Thank you in advance,
E.F.
EDIT: my problem could be solved if someone could tell me how to emulate via a script or command line the "Send -> "Gene features" -> "file" of a Genbank record such as this one https://www.ncbi.nlm.nih.gov/nuccore /NC_001879.2?report=genbank ??? Thanks.
Response to your EDIT:
Would
be what you are looking for?efetch -db nuccore -query NC_001879.2 -format gb > name.gb
Sorry, my edit was not so clear... I would like to do this for all results returned by the query "ycf2[Gene Name] AND txid4097[Organism]", NC_001879.2 was just an example..
I tried also this command (ideally I would like gene sequences in fasta format) : esearch -db nuccore -query "ycf2[Gene Name] AND txid4097[Organism]" | efetch -format fasta but the problem is that it returns the whole chloroplast genome sequence, not the gene sequence (I don't understand why...)
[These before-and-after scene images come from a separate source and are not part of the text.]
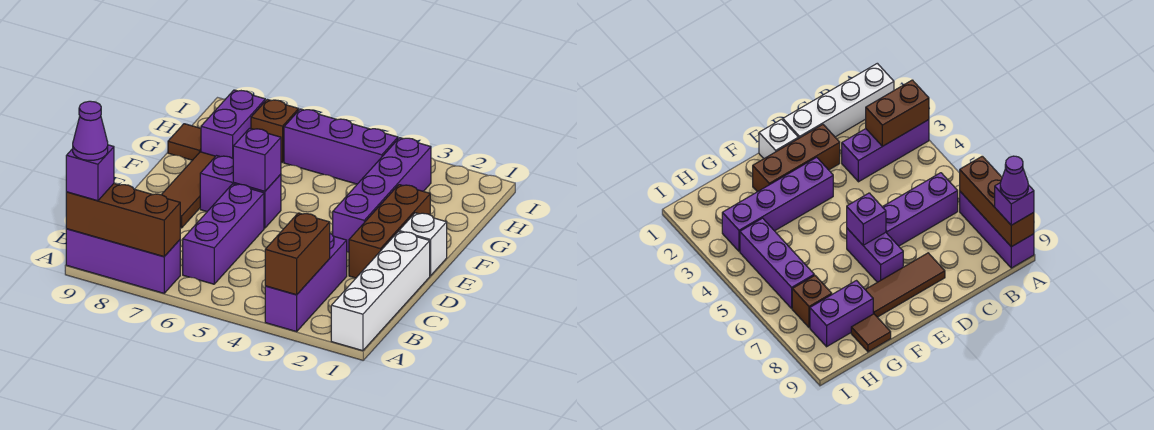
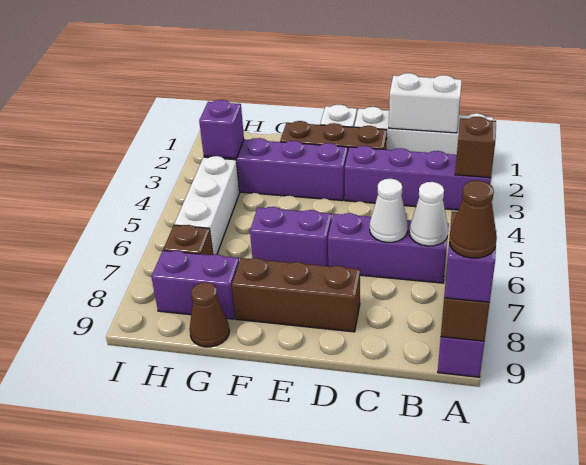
purple 1x3 brick [265,234,347,332] -> purple 1x4 brick [345,146,491,210]
brown 1x2 brick [265,213,330,295] -> brown 1x1 brick [455,116,496,178]
purple 1x1 cone [73,101,108,160] -> brown 1x1 cone [449,180,497,258]
none -> white 1x2 brick [389,73,462,133]
none -> white 1x1 cone [409,182,448,246]
none -> white 1x1 cone [370,179,408,242]
brown 1x3 tile [162,152,215,228] -> brown 1x3 brick [232,258,360,332]
purple 1x2 brick [200,156,281,228] -> purple 1x2 brick turned to [250,207,332,266]
purple 1x1 brick [233,128,281,191] -> purple 1x1 brick moved to [199,100,244,158]
brown 1x1 tile [168,124,201,160] -> brown 1x1 cone [189,282,229,347]
purple 1x3 brick [284,109,398,184] -> white 1x3 brick [174,156,239,255]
One last precision, it seems that the correct command line would be: esearch -db nuccore -query NC_001879.2 | efetch -format gb > name.gb
By the way, thank you for your answer.
I've updated my previous answer to work correctly.
The gene sequences are not stored by themselves at NCBI. The gene database only contains a form of record of the gene, whilst the sequence for the gene is stored within the genome in the database nuccore/nucleotide.
In order to get the gene fasta sequence, you will have to extract the coordinates for the genes.
would for example give you an xml which you can parse for the nucleotide accession and coordinates. Then, you could retrieve the fasta sequence using efetch .
This is the best I could come up with. I tried setting up an easy one-liner but I didn't manage. Anyway, try and set up a simple script for querying and parsing and you should be good to go.